Updated: Aug 29, 2019
The other day when I pulled my cart out to drive I noticed that my seat felt like it was tipped back quite a bit after I sat in it. I had my son come out and take a few photos and sure enough there was quite a tilt!
My Handsome Hubby had today off so after church, I asked him to come out and help me figure out how to fix this. I sat in the cart to show him how it was tipping. He held the shafts and there wasn’t any weight in them. The cart was well balanced. He said he didn’t really see a problem. LOL! Well the problem is I’m a perfectionist and I know that the seat doesn’t have to tip like that. And in fact it seems to me if it is tipping then something is still not adjusted correctly.
So we spent quite a bit of time studying our set up. Did we need to move the suspension kit forward or backward? We couldn’t really move the seat forward or the balance was going to be off. We decided we couldn’t really move the suspension kit forward or it was going to be very difficult to get INTO the cart as the wheels would cover the side opening. Hmmm. If we moved the suspension kit backwards then I felt we would have a very hard time keeping the end of the shafts light enough.

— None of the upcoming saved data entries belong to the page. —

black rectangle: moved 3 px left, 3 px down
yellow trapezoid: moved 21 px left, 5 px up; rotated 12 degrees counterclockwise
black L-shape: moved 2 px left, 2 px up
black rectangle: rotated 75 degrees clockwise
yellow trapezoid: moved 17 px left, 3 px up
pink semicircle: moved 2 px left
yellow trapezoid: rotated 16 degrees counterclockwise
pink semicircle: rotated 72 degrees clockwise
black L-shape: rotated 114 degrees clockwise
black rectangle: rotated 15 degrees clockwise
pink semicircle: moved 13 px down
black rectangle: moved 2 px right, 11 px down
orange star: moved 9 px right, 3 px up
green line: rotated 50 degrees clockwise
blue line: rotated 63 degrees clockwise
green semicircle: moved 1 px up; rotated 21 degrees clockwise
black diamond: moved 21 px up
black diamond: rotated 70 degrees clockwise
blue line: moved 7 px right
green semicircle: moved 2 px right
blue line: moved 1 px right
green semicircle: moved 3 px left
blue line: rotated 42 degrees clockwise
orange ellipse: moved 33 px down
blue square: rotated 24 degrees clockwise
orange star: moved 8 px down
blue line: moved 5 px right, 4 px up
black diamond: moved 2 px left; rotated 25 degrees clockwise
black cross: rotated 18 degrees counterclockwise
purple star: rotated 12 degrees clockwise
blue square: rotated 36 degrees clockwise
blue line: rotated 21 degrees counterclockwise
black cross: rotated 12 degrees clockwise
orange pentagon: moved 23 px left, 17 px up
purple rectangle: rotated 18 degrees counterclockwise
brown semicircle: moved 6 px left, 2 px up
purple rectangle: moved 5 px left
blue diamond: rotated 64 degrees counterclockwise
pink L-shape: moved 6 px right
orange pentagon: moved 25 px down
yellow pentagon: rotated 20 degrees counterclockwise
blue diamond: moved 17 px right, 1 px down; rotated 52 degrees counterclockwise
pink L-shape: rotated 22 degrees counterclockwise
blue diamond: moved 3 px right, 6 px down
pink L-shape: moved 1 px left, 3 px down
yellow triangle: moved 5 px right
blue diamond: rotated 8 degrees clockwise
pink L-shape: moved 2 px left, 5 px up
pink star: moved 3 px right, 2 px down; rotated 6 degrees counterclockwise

Handsome Hubby was sitting in the cart. He noticed that the seat in relation to the axle and where the wheels sit is important to the balance and we had that pretty much perfect. He wiggled around, bounced around and had me lower and lift the ends of the shafts. He said “the height of the horse matters in the balance of the cart too right?” and I said “YES.” (And here I would like to add that before I had the suspension kit it would have been very difficult to balance my cart to a smaller A sized mini. Now with the suspension kit I could easily balance it to a smaller mini and it would ride very nicely.) Anyway, back to my story. He asked if we could adjust the height of the shafts! And I said YES!
So we hauled the cart back into the garage and raised my shafts another hole. (And in so doing I realized that I had told you incorrectly how to raise and lower the shafts. It had been a while since I had done that kind of adjustment on my cart. I went back and fixed it so it’s all good!) We moved the brace back one hole, closer to the front of the cart and raised the shafts no more than 2″ total. The photos are deceiving because the back of the shaft actually lowers a bit in order for the front of the shafts to lift up.
After we did this the seat was level! And I mean the bubble was in the center of the level, level! What an easy fix that was and shows exactly how important the height of your shafts is to the overall balance of the cart.
These two photos were taken one day apart. I think it’s so interesting to study things like this!
The moral of this story is… getting the balance right on your cart takes constant tweaking and adjusting. Don’t be afraid to try something, anything, to get things to look right! And just because it feels balanced doesn’t mean everything is actually adjusted correctly. This goes for cart and harness. I’ll go into harness adjustments more as Sky sheds out. I know I need to touch on saddle fit, crupper adjustments and breeching to round out my harness posts. Don’t worry, I haven’t forgotten!